Please rewrite everything from "The Iberian lynx was" down to "been a gamechanger." in the lynx article below, swapping "Iberian lynx" for "Spanish lynx".

> _PROVIDED TEXT_

---------------

“It has been a miracle,” whispers biologist Gabriel Llorens Folgado as he studies a tumble of granite boulders for any signs of movement. The miracle is that Spain’s lynx population has been saved. Today, in the wildflower-coated hills of the Sierra de Andújar in southern Spain, Folgado is looking for Magarza and her four cubs. “When I first saw a lynx, 20 years ago, there were fewer than 100 in just two places in Spain. I never stopped hoping, but I thought they might disappear,” he says.
The Iberian lynx was the world’s most endangered cat 20 years ago, but after a number of EU Life projects, today there are more than 1,000 across Spain and Portugal. Carmen Rueda Rodriguez from the conservation group CBD Habitat, who has been working with the Iberian lynx since 2014, says the EU funding programme has been a gamechanger.
“In the 1990s everyone knew the lynx was in decline but no one knew how to stop it,” she says. “The first projects started looking for lynx and that led to realising there were fewer than 100 left.” What followed was “lynx intensive care” – capturing some of the few remaining lynx and putting them into a breeding programme, alongside rebuilding myxomatosis and haemorrhagic fever-ravaged wild rabbit populations. Building on that success, the aim of the fourth phase, Lynxconnect, is to link up populations established across Spain and Portugal to improve genetic diversity.
In 1992, when the EU agreed the habitats directive and launched Natura 2000, the largest coordinated network of protected areas in the world, the EU Life funding programme came into being. Today, May 21, it is celebrating its birthday. In the last 30 years it has supported 5,500 projects and spent €6.5bn (£5.5bn) up to 2020, with a further €5.4bn pledged for the period 2021 to 2027.
Threatened species that have benefited from Life projects include European bison, Marsican and Cantabrian brown bear populations, the Siberian flying squirrel, European mink, various vultures and raptors, yelkouan shearwaters in Malta, capricorn beetles in Sweden and seven species of sturgeon in the Danube river system. Some projects build ecological knowledge, others implement conservation measures; many promote knowledge of endangered species and foster public support.

---------------

> _EXTRACTED DATA_
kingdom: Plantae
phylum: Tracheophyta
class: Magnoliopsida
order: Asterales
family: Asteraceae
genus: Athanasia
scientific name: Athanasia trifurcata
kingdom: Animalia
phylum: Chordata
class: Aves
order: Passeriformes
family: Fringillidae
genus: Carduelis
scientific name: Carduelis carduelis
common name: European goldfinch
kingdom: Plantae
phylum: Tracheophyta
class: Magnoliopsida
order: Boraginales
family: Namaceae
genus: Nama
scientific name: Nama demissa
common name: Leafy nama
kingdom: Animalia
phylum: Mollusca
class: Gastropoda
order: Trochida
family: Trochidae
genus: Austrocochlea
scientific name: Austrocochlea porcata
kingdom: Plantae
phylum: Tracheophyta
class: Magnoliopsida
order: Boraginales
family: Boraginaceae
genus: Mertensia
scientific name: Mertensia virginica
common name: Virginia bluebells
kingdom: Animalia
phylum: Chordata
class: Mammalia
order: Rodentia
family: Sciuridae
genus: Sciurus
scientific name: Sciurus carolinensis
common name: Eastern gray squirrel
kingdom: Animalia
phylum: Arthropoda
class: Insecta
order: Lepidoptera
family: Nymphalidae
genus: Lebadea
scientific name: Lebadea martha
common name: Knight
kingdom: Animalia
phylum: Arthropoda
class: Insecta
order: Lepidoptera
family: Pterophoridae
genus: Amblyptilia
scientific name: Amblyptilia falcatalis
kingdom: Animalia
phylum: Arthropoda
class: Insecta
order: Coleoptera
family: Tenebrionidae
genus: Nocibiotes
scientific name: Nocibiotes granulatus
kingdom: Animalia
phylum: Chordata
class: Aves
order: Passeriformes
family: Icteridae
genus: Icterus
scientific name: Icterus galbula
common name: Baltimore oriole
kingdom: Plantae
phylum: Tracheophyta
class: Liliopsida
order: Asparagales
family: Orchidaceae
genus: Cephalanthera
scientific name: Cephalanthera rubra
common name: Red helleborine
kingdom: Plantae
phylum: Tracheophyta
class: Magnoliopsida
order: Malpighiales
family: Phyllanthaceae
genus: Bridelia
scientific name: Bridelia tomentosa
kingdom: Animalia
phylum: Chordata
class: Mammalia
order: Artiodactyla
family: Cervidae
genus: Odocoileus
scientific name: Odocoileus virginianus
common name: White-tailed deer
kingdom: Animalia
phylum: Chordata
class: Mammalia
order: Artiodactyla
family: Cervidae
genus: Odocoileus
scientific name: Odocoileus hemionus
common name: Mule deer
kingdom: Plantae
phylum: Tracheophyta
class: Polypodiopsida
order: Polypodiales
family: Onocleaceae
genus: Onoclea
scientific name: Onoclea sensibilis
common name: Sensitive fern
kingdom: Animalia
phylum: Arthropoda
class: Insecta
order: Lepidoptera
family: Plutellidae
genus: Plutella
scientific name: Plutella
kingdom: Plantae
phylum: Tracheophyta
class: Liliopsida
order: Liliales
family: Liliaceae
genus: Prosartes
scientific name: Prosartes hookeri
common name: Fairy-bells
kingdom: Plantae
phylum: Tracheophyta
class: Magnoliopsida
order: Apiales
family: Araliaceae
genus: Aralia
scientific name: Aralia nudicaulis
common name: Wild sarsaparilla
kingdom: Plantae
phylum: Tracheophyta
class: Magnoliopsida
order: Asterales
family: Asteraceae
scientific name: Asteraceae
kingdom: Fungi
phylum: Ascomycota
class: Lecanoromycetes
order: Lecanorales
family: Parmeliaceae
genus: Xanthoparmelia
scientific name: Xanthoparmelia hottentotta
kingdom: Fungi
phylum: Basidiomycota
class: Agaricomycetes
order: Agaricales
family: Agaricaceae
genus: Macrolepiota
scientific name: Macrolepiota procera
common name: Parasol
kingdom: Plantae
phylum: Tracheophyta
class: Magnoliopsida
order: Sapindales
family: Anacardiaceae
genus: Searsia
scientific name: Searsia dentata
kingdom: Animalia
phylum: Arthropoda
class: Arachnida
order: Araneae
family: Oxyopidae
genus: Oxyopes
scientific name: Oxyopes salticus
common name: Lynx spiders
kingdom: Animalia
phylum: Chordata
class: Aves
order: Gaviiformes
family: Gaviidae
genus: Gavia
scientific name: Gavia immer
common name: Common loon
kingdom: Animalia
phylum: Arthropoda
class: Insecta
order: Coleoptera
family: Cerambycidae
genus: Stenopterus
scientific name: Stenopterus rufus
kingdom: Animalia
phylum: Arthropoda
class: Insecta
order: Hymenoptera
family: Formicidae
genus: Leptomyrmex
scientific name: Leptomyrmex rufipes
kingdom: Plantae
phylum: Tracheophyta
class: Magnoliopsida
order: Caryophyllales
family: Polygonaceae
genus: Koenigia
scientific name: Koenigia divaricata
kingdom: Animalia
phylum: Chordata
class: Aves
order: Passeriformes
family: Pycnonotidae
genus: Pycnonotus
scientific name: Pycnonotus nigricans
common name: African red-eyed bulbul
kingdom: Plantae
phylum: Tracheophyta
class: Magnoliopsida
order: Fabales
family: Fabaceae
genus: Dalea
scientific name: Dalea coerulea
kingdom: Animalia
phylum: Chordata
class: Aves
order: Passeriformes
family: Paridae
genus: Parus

---------------

> _ANSWER FOR THE TASK_
The Spanish lynx was the world’s most endangered cat 20 years ago, but after a number of EU Life projects, today there are more than 1,000 across Spain and Portugal. Carmen Rueda Rodriguez from the conservation group CBD Habitat, who has been working with the Spanish lynx since 2014, says the EU funding programme has been a gamechanger.